Ça m'a sauvé la mise quand un disque a commencé à signaler des erreurs SMART. J'ai tout déplacé hors du disque défaillant, je l'ai retiré du groupe de volumes et remplacé pendant une fenêtre de maintenance. Zéro interruption de service.
Rechercher des groupes de volumes
Parfois les groupes de volumes n'apparaissent pas après l'ajout de nouveaux disques ou un redémarrage. Forcez une analyse :
sudo vgscan
sudo vgchange -ay
La première commande recherche les groupes de volumes. La deuxième active tout ce qu'elle trouve. Vos volumes logiques redeviennent accessibles.
Si vous configurez LVM sur Ubuntu pour des environnements de développement, consultez aussi les guides sur l'installation de Hadoop sur Ubuntu, l'installation de Redis sur Ubuntu, ou l'installation de XRDP sur Ubuntu pour l'accès distant à vos systèmes gérés par LVM.
Conclusion
LVM transforme la gestion du stockage Linux : fini la planification rigide des partitions, place à l'allocation flexible des capacités. Vous bénéficiez du redimensionnement dynamique, des snapshots à un instant précis et de la possibilité de regrouper des disques hétérogènes en espaces de stockage unifiés. Le tout sans interrompre les systèmes.
Le flux de travail de base reste cohérent d'une distribution à l'autre. Initialisez les volumes physiques avec pvcreate, regroupez-les dans des groupes de volumes avec vgcreate, découpez des volumes logiques avec lvcreate, formatez-les avec le système de fichiers de votre choix, et montez-les comme n'importe quelle partition. Les commandes fonctionnent de la même façon sur LVM Ubuntu et les configurations Rocky Linux.
Commencez petit si vous débutez avec la gestion de volumes logiques.
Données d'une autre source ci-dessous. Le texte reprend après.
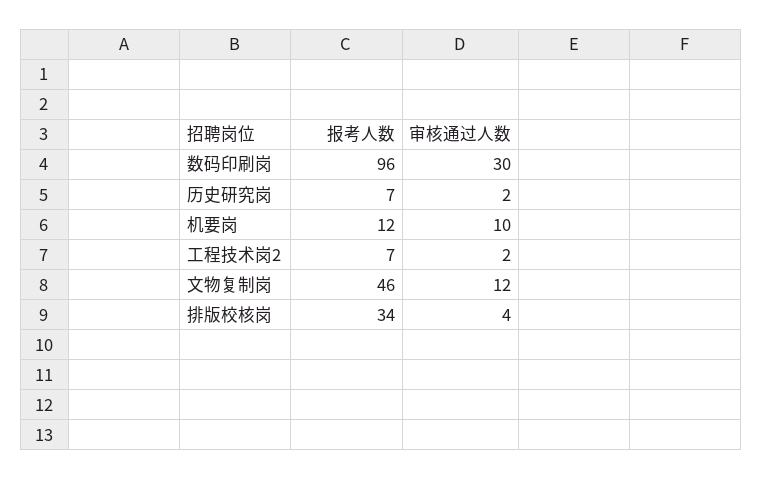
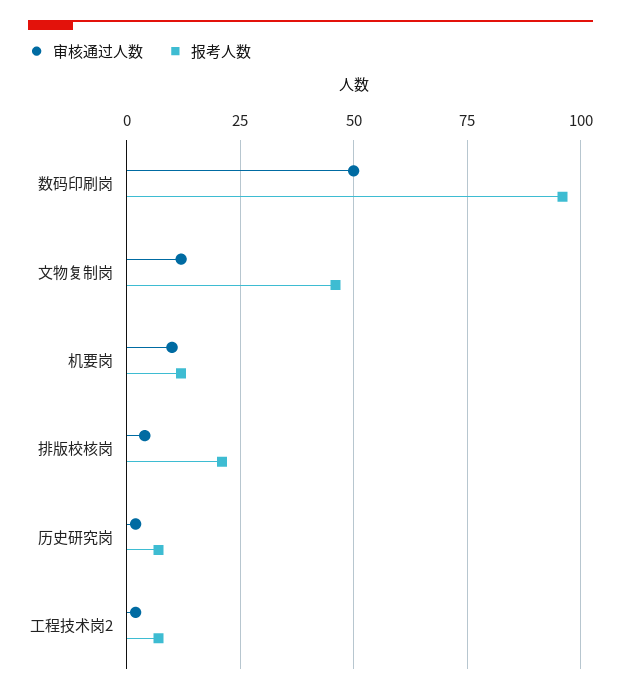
审核通过人数, 数码印刷岗: 30 -> 50
报考人数, 排版校核岗: 34 -> 20

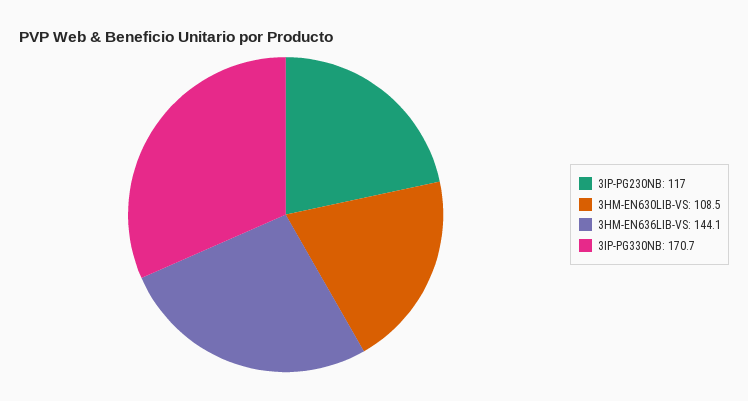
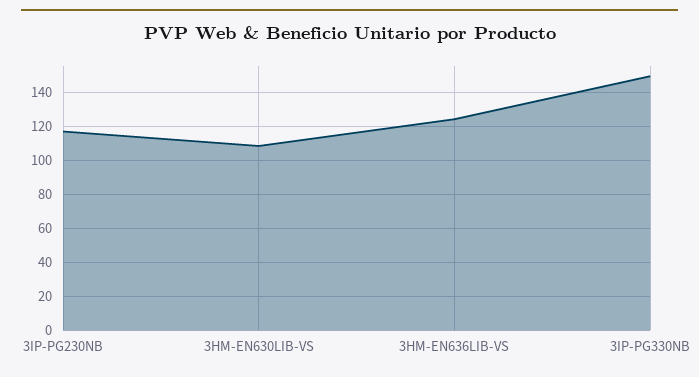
3HM-EN636LIB-VS: 144.1 -> 125
3IP-PG330NB: 170.7 -> 150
Créez un groupe de volumes de test sur un disque disponible. Entraînez-vous à redimensionner des volumes logiques, à prendre des snapshots et à déplacer des données entre volumes physiques. Les erreurs font moins mal quand elles surviennent sur un stockage hors production.
Un rappel concernant CentOS : c'est mort. Utilisez Rocky Linux ou AlmaLinux à la place. Ils sont compatibles binaires avec RHEL et réellement maintenus. Les commandes LVM fonctionnent de façon identique, mais vous recevez des mises à jour de sécurité qui comptent vraiment.